▶ **Page text**

%%

Giving hope to persecuted Christians since 1995
Select Page

ICC Note: Jordan, who hasn’t reported a terrorist attack since 2016, recently experienced an attack which targeted security forces and Christians. The attack occurred August 11th in the predominantly Christian town of Fuheis, killing one policeman and wounding six. Suspects were found located in a different city. The attack has raised grave concern that terrorists want to destabilize Jordan by targeting high-profile security and vulnerable civilian targets.        

08/22/2018 Jordan (JCPA) –  Over the past two years, Jordan has enjoyed relative quiet on the terror front. The last terror attack was at Karak Castle in southern Jordan in December 2016.

In that incident, the terrorists attacked Jordanian police officers and barricaded themselves inside the Crusader castle, taking 14 hostages including Malaysian tourists. Eventually, the terrorists were killed; a female tourist from Canada was also killed along with nine other people, mostly members of the security forces.

It now appears that the terrorists of radical jihadist Islam are again cropping up in Jordan for a new wave of attacks on the security establishment and that the aim is to destabilize the Hashemite Kingdom. On August 11, 2018, an explosive device was planted in a Jordanian police vehicle in the town of Fuheis. The blast killed a policeman and wounded six others.

A quick investigation led to the terror gang’s hideout in a building in the city of Salt. The siege on the building lasted several hours. When the security forces tried to break into the building, the terrorists set off explosive devices they had planted in advance; the building collapsed on the terrorists and security forces.

In this incident, five members of the security forces were killed, including Major Majad al-Huwaitat, commander of the special-operations unit. Another 20 people were wounded, and three terrorists were taken alive.

The bodies of five other terrorists were found in the rubble of the building.

The investigation revealed that the terrorists were Jordanian citizens and not infiltrators from Syria or Iraq, even though numerous refugees live in Salt who came to Jordan during the Syrian Civil War.

The fact that this was a local terror infrastructure, heavily armed and operating professionally, is of great concern to Jordan’s ruling echelon.

%%

▶ **Extracted records**

%%

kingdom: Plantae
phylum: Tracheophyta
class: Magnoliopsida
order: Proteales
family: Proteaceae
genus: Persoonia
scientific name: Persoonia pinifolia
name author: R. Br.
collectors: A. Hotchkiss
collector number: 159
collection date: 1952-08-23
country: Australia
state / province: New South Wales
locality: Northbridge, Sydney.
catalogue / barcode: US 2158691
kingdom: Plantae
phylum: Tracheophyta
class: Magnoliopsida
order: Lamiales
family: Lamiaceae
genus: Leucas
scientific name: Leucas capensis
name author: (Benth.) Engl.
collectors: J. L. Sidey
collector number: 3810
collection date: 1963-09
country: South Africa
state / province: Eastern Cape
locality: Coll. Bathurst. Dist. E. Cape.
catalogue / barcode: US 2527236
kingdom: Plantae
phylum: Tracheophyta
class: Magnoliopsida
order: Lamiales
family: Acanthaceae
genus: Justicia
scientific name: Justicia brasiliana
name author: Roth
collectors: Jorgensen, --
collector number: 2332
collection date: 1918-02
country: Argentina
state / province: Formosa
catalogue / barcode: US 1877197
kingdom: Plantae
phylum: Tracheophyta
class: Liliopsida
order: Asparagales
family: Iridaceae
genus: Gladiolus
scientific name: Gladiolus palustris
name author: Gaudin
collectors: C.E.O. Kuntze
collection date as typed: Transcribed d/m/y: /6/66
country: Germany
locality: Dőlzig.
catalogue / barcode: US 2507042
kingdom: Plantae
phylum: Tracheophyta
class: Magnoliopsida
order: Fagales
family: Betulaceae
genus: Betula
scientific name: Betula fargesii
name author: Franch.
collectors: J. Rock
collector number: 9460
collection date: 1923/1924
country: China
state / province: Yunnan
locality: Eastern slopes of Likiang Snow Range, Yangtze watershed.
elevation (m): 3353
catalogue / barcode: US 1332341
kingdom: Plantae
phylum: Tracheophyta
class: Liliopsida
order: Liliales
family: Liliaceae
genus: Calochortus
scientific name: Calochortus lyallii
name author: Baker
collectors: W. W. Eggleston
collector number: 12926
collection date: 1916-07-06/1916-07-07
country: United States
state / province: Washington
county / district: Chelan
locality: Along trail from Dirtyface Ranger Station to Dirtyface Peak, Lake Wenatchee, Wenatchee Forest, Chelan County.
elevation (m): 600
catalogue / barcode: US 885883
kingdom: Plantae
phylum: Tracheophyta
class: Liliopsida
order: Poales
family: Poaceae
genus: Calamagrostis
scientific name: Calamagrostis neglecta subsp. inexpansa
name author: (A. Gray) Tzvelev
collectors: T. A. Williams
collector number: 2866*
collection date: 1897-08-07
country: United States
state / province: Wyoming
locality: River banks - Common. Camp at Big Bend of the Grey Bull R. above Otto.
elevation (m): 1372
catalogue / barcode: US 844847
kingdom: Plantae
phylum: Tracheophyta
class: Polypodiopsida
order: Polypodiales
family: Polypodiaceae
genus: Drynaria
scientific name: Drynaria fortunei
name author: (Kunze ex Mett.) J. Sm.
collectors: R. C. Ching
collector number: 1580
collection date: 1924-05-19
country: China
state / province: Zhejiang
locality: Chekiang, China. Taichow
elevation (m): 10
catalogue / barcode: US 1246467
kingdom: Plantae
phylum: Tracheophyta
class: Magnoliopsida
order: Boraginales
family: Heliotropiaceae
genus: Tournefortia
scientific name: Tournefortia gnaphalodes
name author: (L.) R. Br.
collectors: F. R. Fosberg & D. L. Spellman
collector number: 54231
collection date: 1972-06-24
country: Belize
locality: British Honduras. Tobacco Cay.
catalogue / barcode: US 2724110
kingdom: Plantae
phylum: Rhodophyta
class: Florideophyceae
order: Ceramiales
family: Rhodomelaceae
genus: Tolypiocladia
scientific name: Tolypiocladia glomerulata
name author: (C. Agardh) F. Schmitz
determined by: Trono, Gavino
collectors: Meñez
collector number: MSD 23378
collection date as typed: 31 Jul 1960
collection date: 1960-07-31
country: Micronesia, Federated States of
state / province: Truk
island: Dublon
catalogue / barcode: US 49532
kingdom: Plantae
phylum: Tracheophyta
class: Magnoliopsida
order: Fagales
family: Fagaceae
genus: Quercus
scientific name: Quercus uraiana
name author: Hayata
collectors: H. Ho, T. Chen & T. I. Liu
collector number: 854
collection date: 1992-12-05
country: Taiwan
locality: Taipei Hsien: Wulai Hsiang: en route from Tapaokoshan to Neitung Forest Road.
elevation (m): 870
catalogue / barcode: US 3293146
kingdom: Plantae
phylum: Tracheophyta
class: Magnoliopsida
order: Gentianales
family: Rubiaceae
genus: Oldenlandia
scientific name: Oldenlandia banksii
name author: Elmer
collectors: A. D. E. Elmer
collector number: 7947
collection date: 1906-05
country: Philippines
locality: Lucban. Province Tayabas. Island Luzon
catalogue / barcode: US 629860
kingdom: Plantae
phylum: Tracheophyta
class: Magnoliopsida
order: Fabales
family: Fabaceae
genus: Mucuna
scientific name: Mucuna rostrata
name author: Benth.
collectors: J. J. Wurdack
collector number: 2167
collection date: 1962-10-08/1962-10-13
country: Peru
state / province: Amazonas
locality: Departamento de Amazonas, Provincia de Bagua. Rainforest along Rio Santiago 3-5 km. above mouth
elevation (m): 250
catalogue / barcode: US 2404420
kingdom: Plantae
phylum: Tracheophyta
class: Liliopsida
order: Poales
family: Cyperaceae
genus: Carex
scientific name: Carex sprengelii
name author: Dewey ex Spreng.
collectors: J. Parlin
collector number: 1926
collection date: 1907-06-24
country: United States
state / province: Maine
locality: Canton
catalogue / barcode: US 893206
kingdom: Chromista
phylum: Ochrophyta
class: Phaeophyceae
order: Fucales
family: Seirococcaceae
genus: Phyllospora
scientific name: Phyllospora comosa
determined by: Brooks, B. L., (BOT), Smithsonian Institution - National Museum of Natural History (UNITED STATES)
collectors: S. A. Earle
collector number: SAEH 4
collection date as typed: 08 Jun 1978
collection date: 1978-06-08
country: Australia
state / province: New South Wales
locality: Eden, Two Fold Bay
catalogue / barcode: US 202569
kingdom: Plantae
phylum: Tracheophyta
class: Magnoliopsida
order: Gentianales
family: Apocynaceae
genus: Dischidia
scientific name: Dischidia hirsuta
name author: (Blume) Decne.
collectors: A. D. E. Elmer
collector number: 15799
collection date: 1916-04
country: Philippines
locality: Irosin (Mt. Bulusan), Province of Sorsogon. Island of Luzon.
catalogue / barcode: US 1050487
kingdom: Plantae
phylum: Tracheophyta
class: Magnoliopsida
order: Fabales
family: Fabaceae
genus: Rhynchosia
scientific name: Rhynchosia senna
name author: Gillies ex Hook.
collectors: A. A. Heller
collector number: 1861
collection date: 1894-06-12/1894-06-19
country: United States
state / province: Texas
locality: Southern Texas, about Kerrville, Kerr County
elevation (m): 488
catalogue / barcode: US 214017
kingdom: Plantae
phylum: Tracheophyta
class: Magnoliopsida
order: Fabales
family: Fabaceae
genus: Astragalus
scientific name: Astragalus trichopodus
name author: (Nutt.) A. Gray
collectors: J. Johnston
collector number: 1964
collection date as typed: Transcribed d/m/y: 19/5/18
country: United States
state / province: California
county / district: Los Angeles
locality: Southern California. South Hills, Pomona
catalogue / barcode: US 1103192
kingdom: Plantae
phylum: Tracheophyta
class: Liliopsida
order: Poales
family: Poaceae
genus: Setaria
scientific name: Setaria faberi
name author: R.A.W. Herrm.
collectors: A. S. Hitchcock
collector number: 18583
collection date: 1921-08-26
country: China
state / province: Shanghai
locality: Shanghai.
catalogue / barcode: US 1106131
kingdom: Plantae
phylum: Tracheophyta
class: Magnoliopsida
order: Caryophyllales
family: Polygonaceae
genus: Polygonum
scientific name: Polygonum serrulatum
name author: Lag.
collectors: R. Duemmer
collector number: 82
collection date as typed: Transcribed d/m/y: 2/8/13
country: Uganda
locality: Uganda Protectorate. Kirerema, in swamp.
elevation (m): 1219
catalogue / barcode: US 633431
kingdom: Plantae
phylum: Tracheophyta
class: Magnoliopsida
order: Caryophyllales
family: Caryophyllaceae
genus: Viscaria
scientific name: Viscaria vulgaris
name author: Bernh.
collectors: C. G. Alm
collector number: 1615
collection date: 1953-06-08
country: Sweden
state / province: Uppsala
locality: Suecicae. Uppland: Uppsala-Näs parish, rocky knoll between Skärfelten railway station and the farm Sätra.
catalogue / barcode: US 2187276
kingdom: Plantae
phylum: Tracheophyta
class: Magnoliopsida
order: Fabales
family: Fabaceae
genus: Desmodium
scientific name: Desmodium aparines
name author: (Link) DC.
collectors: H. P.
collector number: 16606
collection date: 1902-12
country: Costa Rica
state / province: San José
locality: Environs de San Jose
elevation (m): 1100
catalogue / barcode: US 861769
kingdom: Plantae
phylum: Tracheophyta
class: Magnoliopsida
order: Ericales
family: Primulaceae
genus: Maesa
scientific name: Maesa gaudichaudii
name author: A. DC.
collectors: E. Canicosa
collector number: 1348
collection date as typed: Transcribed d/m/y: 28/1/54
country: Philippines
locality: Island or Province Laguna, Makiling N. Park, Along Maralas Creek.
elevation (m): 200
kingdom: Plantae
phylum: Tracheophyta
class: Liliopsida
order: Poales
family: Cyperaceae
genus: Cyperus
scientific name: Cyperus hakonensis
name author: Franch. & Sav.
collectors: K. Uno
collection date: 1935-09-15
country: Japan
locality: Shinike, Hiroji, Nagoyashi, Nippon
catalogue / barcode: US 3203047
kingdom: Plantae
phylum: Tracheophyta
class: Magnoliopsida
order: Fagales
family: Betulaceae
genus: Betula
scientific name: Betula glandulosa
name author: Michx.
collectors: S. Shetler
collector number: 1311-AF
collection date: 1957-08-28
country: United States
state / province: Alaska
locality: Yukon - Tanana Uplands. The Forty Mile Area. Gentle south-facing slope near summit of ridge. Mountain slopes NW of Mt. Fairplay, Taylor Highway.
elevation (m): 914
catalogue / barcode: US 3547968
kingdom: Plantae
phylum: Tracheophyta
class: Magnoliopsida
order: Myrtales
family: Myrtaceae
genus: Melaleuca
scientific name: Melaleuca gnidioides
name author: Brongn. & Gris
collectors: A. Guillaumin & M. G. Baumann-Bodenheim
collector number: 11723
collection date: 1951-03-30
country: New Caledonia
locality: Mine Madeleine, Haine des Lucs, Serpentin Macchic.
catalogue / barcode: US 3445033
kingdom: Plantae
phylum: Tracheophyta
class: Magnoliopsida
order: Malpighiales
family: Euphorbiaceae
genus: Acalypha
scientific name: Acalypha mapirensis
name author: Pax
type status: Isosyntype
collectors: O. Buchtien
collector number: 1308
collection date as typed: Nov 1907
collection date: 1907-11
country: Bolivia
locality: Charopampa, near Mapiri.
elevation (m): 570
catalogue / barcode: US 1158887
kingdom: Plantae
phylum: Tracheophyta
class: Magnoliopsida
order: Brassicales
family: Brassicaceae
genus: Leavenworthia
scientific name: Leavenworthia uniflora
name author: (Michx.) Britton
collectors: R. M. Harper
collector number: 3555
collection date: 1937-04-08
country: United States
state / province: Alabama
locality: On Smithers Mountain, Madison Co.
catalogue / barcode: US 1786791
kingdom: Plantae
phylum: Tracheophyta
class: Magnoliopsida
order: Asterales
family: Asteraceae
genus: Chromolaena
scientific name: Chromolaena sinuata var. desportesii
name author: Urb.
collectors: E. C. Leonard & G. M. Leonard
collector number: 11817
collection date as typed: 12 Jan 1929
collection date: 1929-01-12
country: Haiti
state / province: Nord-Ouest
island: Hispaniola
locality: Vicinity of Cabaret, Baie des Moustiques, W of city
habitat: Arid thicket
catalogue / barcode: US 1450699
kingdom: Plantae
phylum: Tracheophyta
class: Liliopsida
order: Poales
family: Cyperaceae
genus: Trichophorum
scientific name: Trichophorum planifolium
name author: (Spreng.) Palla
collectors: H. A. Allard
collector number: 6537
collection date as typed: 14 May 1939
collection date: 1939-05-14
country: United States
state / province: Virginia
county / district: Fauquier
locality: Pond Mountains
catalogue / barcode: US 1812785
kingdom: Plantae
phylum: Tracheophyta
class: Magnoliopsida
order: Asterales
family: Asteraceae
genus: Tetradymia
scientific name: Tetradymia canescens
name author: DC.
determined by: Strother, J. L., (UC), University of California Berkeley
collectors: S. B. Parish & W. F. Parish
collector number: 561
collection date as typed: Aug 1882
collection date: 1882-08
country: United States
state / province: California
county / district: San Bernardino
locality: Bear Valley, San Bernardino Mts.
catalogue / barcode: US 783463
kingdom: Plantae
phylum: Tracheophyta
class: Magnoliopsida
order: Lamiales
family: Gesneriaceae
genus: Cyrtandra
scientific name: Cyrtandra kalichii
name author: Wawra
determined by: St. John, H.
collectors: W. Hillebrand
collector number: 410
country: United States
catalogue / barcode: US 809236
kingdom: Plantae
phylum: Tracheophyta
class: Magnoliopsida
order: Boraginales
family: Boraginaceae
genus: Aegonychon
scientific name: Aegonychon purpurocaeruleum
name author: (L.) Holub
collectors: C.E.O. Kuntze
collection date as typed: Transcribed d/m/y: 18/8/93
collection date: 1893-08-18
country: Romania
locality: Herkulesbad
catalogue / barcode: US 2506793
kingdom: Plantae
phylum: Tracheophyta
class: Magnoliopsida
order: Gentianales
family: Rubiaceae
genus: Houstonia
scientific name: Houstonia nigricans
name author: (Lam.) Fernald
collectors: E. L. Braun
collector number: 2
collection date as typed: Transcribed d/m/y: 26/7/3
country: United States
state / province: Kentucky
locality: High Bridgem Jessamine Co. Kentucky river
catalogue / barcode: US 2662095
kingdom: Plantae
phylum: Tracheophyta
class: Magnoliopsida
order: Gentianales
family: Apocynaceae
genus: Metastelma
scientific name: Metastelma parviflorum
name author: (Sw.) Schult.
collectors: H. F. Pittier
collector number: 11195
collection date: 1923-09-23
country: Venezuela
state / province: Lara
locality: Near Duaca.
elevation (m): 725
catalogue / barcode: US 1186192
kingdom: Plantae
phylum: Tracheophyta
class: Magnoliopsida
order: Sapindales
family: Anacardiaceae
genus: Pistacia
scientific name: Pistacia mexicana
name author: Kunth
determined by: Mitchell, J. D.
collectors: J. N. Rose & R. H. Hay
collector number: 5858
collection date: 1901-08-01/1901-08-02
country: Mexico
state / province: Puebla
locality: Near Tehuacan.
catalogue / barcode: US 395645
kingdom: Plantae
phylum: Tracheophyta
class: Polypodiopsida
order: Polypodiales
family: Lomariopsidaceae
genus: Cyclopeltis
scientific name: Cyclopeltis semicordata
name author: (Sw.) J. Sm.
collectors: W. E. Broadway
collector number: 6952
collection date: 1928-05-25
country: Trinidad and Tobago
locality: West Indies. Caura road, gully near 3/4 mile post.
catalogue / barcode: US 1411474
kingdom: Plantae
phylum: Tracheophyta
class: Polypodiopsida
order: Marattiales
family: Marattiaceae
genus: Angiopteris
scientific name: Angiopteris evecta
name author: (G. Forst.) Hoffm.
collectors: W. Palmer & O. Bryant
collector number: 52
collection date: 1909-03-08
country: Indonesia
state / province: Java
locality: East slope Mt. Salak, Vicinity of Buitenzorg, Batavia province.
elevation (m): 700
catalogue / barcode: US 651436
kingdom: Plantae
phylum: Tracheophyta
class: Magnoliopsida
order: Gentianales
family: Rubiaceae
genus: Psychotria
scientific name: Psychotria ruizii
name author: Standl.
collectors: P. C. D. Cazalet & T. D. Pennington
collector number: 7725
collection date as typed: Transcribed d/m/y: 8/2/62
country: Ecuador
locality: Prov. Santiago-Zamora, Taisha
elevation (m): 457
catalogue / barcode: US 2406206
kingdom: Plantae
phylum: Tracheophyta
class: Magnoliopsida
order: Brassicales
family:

%%

Reproduce the Jordan terrorism article word for word from "The investigation revealed" to "Syrian Civil War.".

The investigation revealed that the terrorists were Jordanian citizens and not infiltrators from Syria or Iraq, even though numerous refugees live in Salt who came to Jordan during the Syrian Civil War.